5. Sam Rayburn Reservoir
After returning to Rte. 69, the drive winds through the rolling countryside to Rte. FM147 and the Sam Rayburn Reservoir. For about two miles the highway skims right across the man-made lake, which is hemmed in by Angelina National Forest, part of what local Texans call the Piney Woods. Several recreational areas dot the lake’s shores, and the forest’s designated pathway, the Sawmill Hiking Trail, parallels the Neches River as it passes the remains of an early mill and wends beneath towering longleaf pines, oaks, sweet gums, and beeches—a reminder of East Texas as it was before the advent of large-scale logging.
6. San Augustine
Rte. FM147 soon sweeps into San Augustine, a town that took root as a Spanish mission in 1716. More than a century later, Sam Houston, the man of boundless bravery who led Texas in its fight for independence from Mexico, could be seen striding down the streets here. For a sampling of residential life in that spirited, glamorous era, visitors can tour the Ezekiel Cullen Home, an 1839 mansion.

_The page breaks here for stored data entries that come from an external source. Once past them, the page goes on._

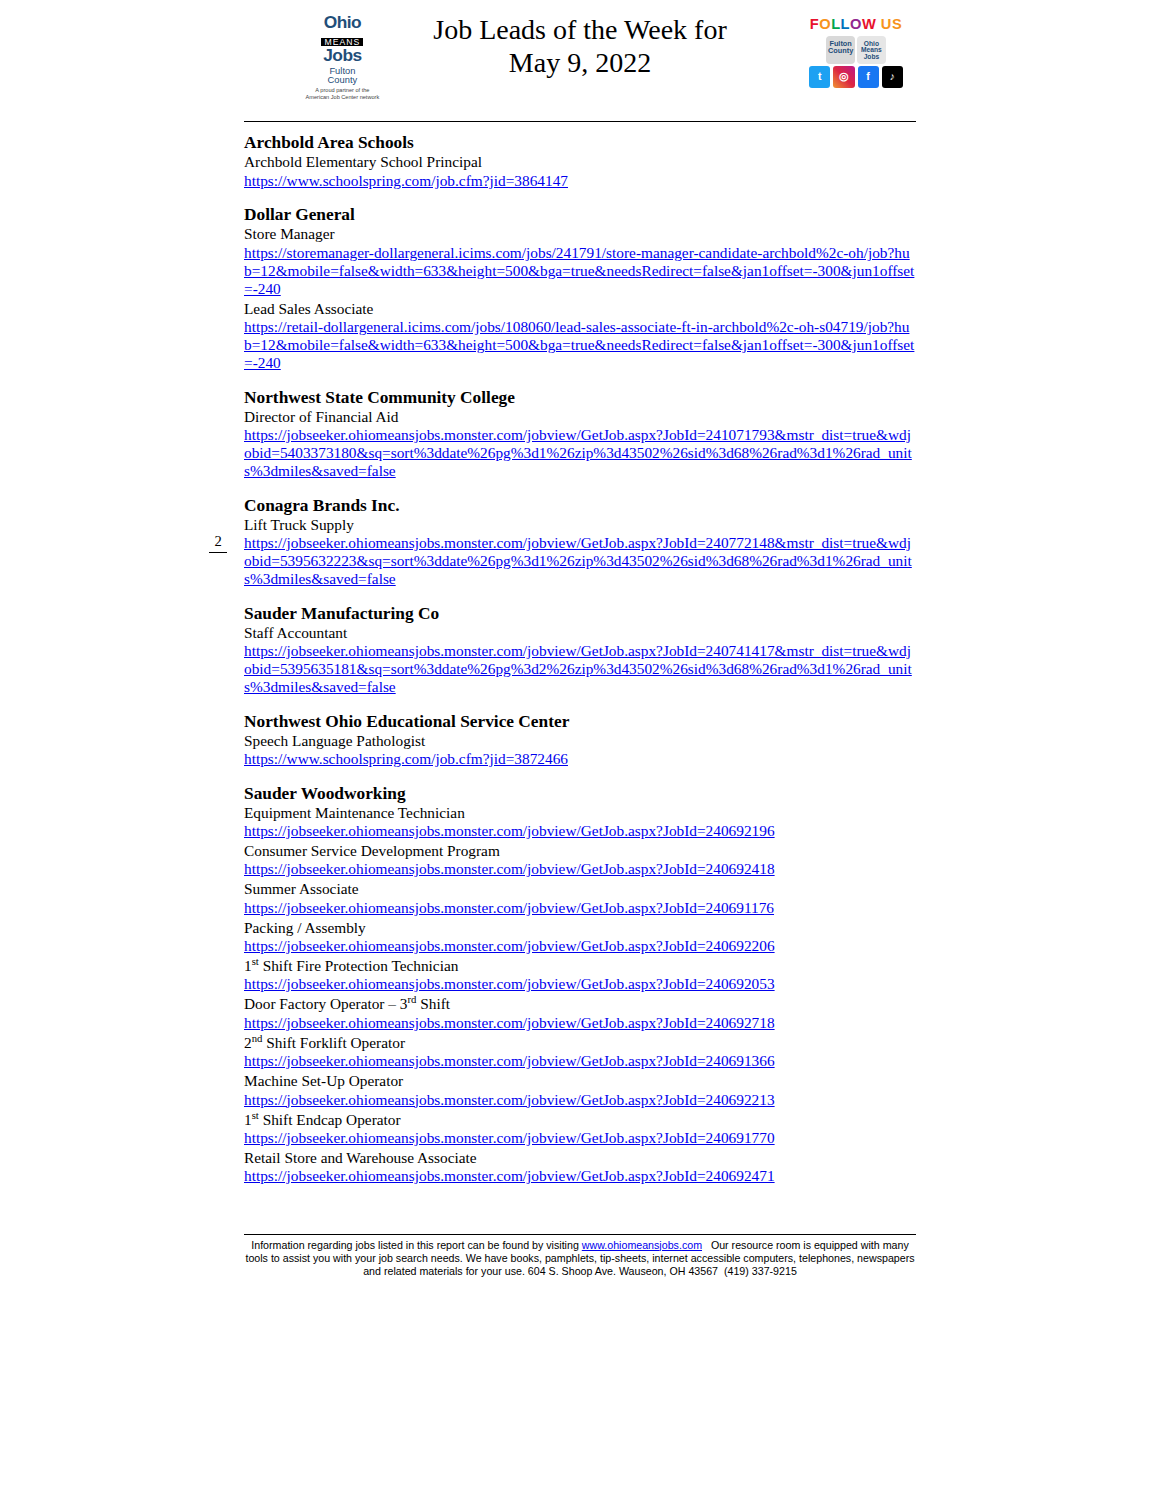Ohio
MEANS
Jobs
Fulton
County
A proud partner of the
American Job Center network
Job Leads of the Week for
May 9, 2022
FOLLOW US
Fulton
County Ohio
Means
Jobs
t ◎ f ♪
2
Archbold Area Schools
Archbold Elementary School Principal
https://www.schoolspring.com/job.cfm?jid=3864147
Dollar General
Store Manager
https://storemanager-dollargeneral.icims.com/jobs/241791/store-manager-candidate-archbold%2c-oh/job?hub=12&mobile=false&width=633&height=500&bga=true&needsRedirect=false&jan1offset=-300&jun1offset=-240
Lead Sales Associate
https://retail-dollargeneral.icims.com/jobs/108060/lead-sales-associate-ft-in-archbold%2c-oh-s04719/job?hub=12&mobile=false&width=633&height=500&bga=true&needsRedirect=false&jan1offset=-300&jun1offset=-240
Northwest State Community College
Director of Financial Aid
https://jobseeker.ohiomeansjobs.monster.com/jobview/GetJob.aspx?JobId=241071793&mstr_dist=true&wdjobid=5403373180&sq=sort%3ddate%26pg%3d1%26zip%3d43502%26sid%3d68%26rad%3d1%26rad_units%3dmiles&saved=false
Conagra Brands Inc.
Lift Truck Supply
https://jobseeker.ohiomeansjobs.monster.com/jobview/GetJob.aspx?JobId=240772148&mstr_dist=true&wdjobid=5395632223&sq=sort%3ddate%26pg%3d1%26zip%3d43502%26sid%3d68%26rad%3d1%26rad_units%3dmiles&saved=false
Sauder Manufacturing Co
Staff Accountant
https://jobseeker.ohiomeansjobs.monster.com/jobview/GetJob.aspx?JobId=240741417&mstr_dist=true&wdjobid=5395635181&sq=sort%3ddate%26pg%3d2%26zip%3d43502%26sid%3d68%26rad%3d1%26rad_units%3dmiles&saved=false
Northwest Ohio Educational Service Center
Speech Language Pathologist
https://www.schoolspring.com/job.cfm?jid=3872466
Sauder Woodworking
Equipment Maintenance Technician
https://jobseeker.ohiomeansjobs.monster.com/jobview/GetJob.aspx?JobId=240692196
Consumer Service Development Program
https://jobseeker.ohiomeansjobs.monster.com/jobview/GetJob.aspx?JobId=240692418
Summer Associate
https://jobseeker.ohiomeansjobs.monster.com/jobview/GetJob.aspx?JobId=240691176
Packing / Assembly
https://jobseeker.ohiomeansjobs.monster.com/jobview/GetJob.aspx?JobId=240692206
1st Shift Fire Protection Technician
https://jobseeker.ohiomeansjobs.monster.com/jobview/GetJob.aspx?JobId=240692053
Door Factory Operator – 3rd Shift
https://jobseeker.ohiomeansjobs.monster.com/jobview/GetJob.aspx?JobId=240692718
2nd Shift Forklift Operator
https://jobseeker.ohiomeansjobs.monster.com/jobview/GetJob.aspx?JobId=240691366
Machine Set-Up Operator
https://jobseeker.ohiomeansjobs.monster.com/jobview/GetJob.aspx?JobId=240692213
1st Shift Endcap Operator
https://jobseeker.ohiomeansjobs.monster.com/jobview/GetJob.aspx?JobId=240691770
Retail Store and Warehouse Associate
https://jobseeker.ohiomeansjobs.monster.com/jobview/GetJob.aspx?JobId=240692471
Information regarding jobs listed in this report can be found by visiting www.ohiomeansjobs.com Our resource room is equipped with many tools to assist you with your job search needs. We have books, pamphlets, tip-sheets, internet accessible computers, telephones, newspapers and related materials for your use. 604 S. Shoop Ave. Wauseon, OH 43567 (419) 337-9215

Heading north from Tenaha, Rte. 59 passes through Carthage, home of the Texas Country Music Hall of Fame and Tex Ritter Museum. The drive next crosses the Sabine River on the way to Marshall. This community’s legacy as one of the first cities in Texas lives on in buildings such as the 1896 Ginocchio Hotel, with Victorian architecture, and Maplecroft, a well-preserved Italianate home built in 1870. The town is also the home of Marshall Pottery and Museum, found 21⁄2 miles south on Rte. FM31. The star attraction in Marshall, though, is its Christmastime Wonderland of Lights: about 6 million bulbs adorn the city in one of the nation’s largest and brightest holiday displays.
8. Caddo Lake State Park
Festooned with wispy strands of Spanish moss, bald cypresses tower above the waters of Caddo Lake. Miles of “boat roads” lead down channels in this watery wilderness, where anglers in search of bass and catfish might hear the drumming of the pileated woodpecker or the curious “Who-cooks-for-you?” call of the barred owl. The lake itself, geologists say, was created as a result of an earthquake, which formed a natural dam on a bayou. The Caddo Indians, according to legend, were forewarned of the earthquake by the Great Spirit.
Few spots in Texas can match Jefferson’s nostalgic charm. Among its many restored structures is the Excelsior House Hotel, where the guests have included such notables as Ulysses S. Grant, Rutherford B. Hayes, John Jacob Astor, and Oscar Wilde. Another patron was railroad baron Jay Gould, whose private railcar rests just a few steps from the hotel. Local lore says that Gould prophesied the town’s doom when its citizens refused to let his railroad pass through. And Jefferson did in fact undergo a decline—but that very lack of progress places today’s visitors on the threshold of Texas as it looked more than 100 years ago.